Bug one: the second motion convention was never actually wired in. Home Assistant supports two common ways a motion sensor reports its state — a dedicated event domain entity, or a binary_sensor with device_class: motion (the convention most Zigbee2MQTT/Z-Wave/PIR integrations use). The keywords that trigger a motion lookup only ever listed the event domain. Real, existing deduplication logic in the code was specifically built to avoid double-counting a sensor that reports through both conventions at once — which only makes sense if both conventions were meant to be reachable. They weren't; the second one had simply never been wired into the actual keyword matching. Fixed by adding binary_sensor with device_class: motion to the relevant entries.
Bug two, found immediately while fixing bug one: the dedup check itself was global, not per-entity. Once binary_sensor motion entities actually became reachable, the existing dedup logic suppressed every binary_sensor motion entity in the house if any motion sensor anywhere had event-based data — confirmed this would have silently dropped a real, unrelated, second motion sensor from a "house status" query just because some other, completely different sensor happened to report through both conventions. Fixed to check whether the specific physical sensor in question has a genuine event-based counterpart, not whether the set of all such counterparts across the whole house is merely non-empty.
Bug three, found verifying bug two's fix: a stale label. binary_sensor entities were unconditionally labeled "Door Sensors" in output, regardless of their actual device class — a reasonable shortcut from when binary_sensor motion entities weren't reachable at all, but wrong the moment they became reachable. Fixed to label motion-class binary_sensor entities "Motion" instead, while confirming genuine door binary_sensor entities still correctly keep the "Door Sensors" label.
Relative-time motion event descriptions already correctly handled the singular/plural distinction for hours ("1 hour ago" vs. "2 hours ago") and days, but minutes were overlooked — producing "1 minutes ago." Fixed to match the pattern already established for the other two units.
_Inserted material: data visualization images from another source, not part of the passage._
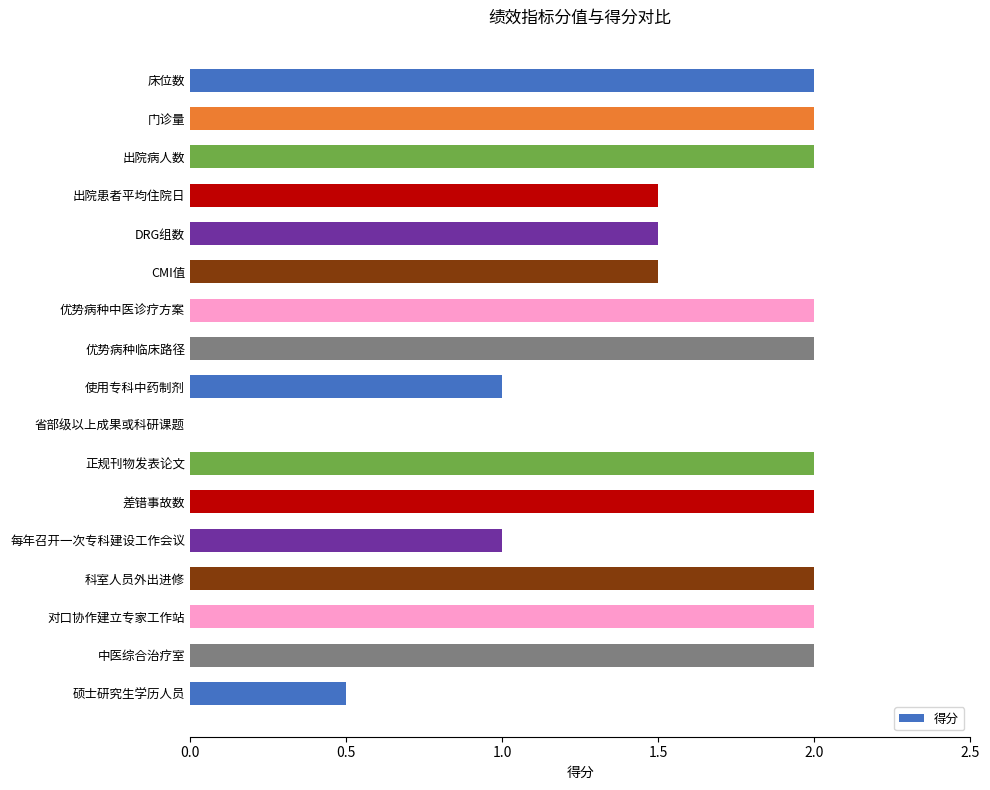

Reading top to bottom, extract all data points from this chart.

床位数=2.0	门诊量=2.0	出院病人数=2.0	出院患者平均住院日=1.5	DRG组数=1.5	CMI值=1.5	优势病种中医诊疗方案=2.0	优势病种临床路径=2.0	使用专科中药制剂=1.0	省部级以上成果或科研课题=0.0	正规刊物发表论文=2.0	差错事故数=2.0	每年召开一次专科建设工作会议=1.0	科室人员外出进修=2.0	对口协作建立专家工作站=2.0	中医综合治疗室=2.0	硕士研究生学历人员=0.5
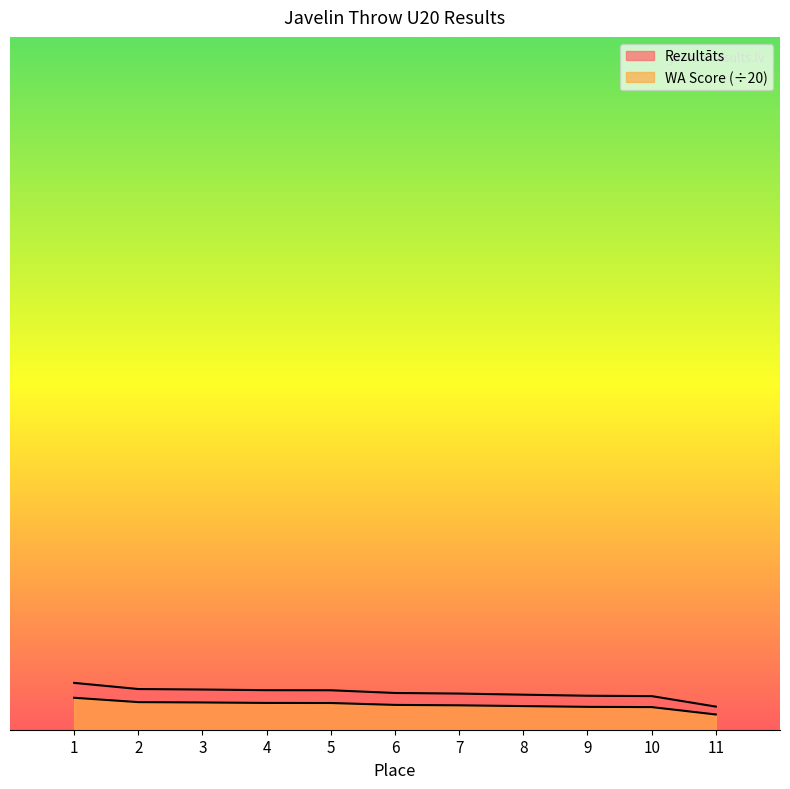

Between 9 and 4, which is larger?

4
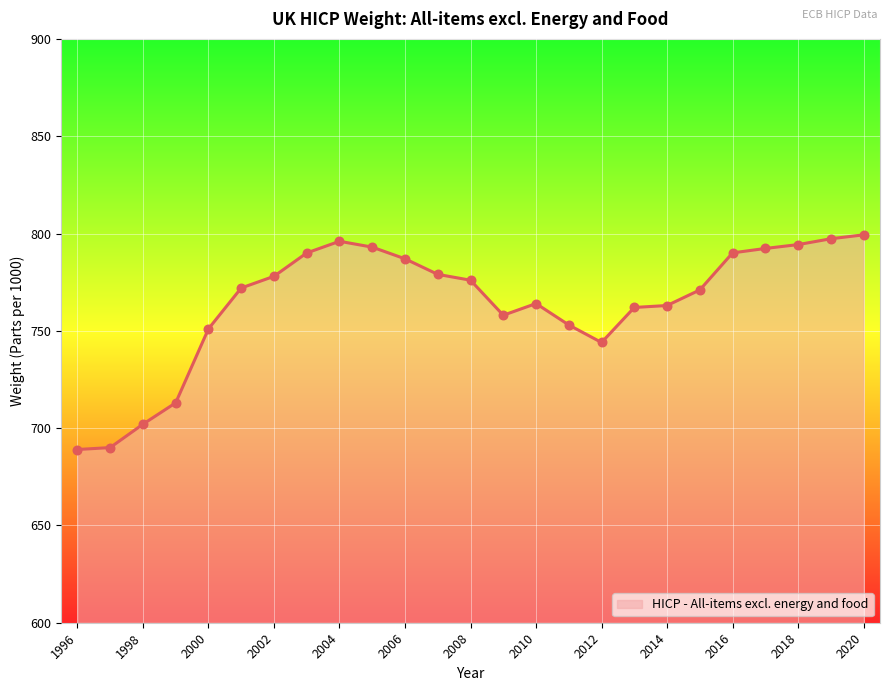

What is the smallest value displayed?

689.0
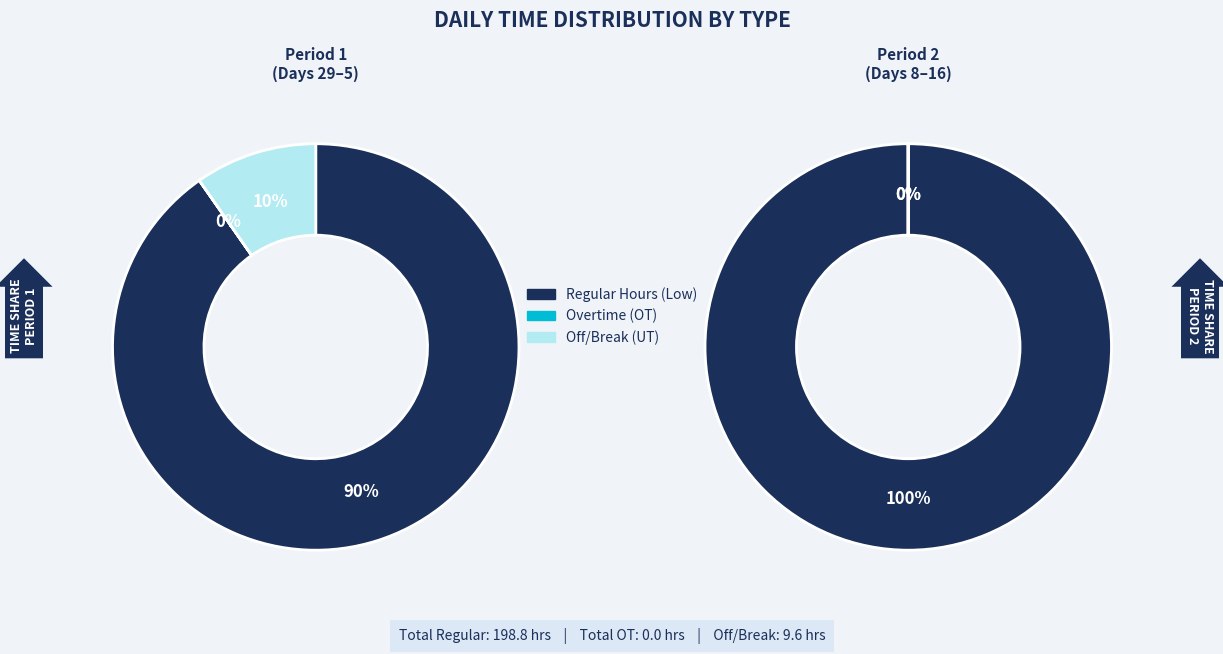

Does 9-Wed represent more than half of the total?

No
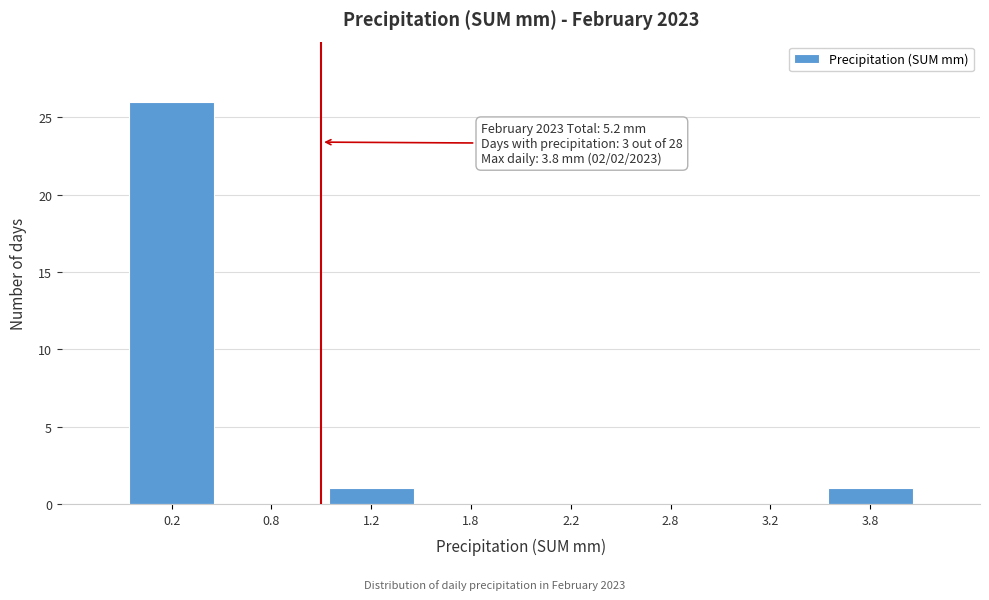

Reading right to left, extract all data points from this chart.

3.8=1	3.2=0	2.8=0	2.2=0	1.8=0	1.2=1	0.8=0	0.2=26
Area-scoped queries ("indoor air quality in the living room") used a separate, simplified filtering implementation that never checked exclude_entity_keywords — or several other real filter fields — at all. The identical query without an area name correctly excluded raw processor-temperature and ESP32-internal sensor-node entities; the area-scoped version let them back in, since it was running a second, incomplete copy of the filtering logic rather than the real one. Fixed by routing area-scoped queries through the same shared filtering logic every other query already uses, rather than maintaining two copies that could (and did) drift apart.
Four of these five bugs share a shape worth naming: code that was correct when written, for the scope that existed at the time, and became wrong only once something else changed around it — a second motion convention got added, dedup logic got built assuming both conventions worked, but the actual wiring lagged behind. None of these were caught by a failing test, because no test exercised the gap between "what the code assumes" and "what's actually reachable" until someone read the file specifically looking for that gap.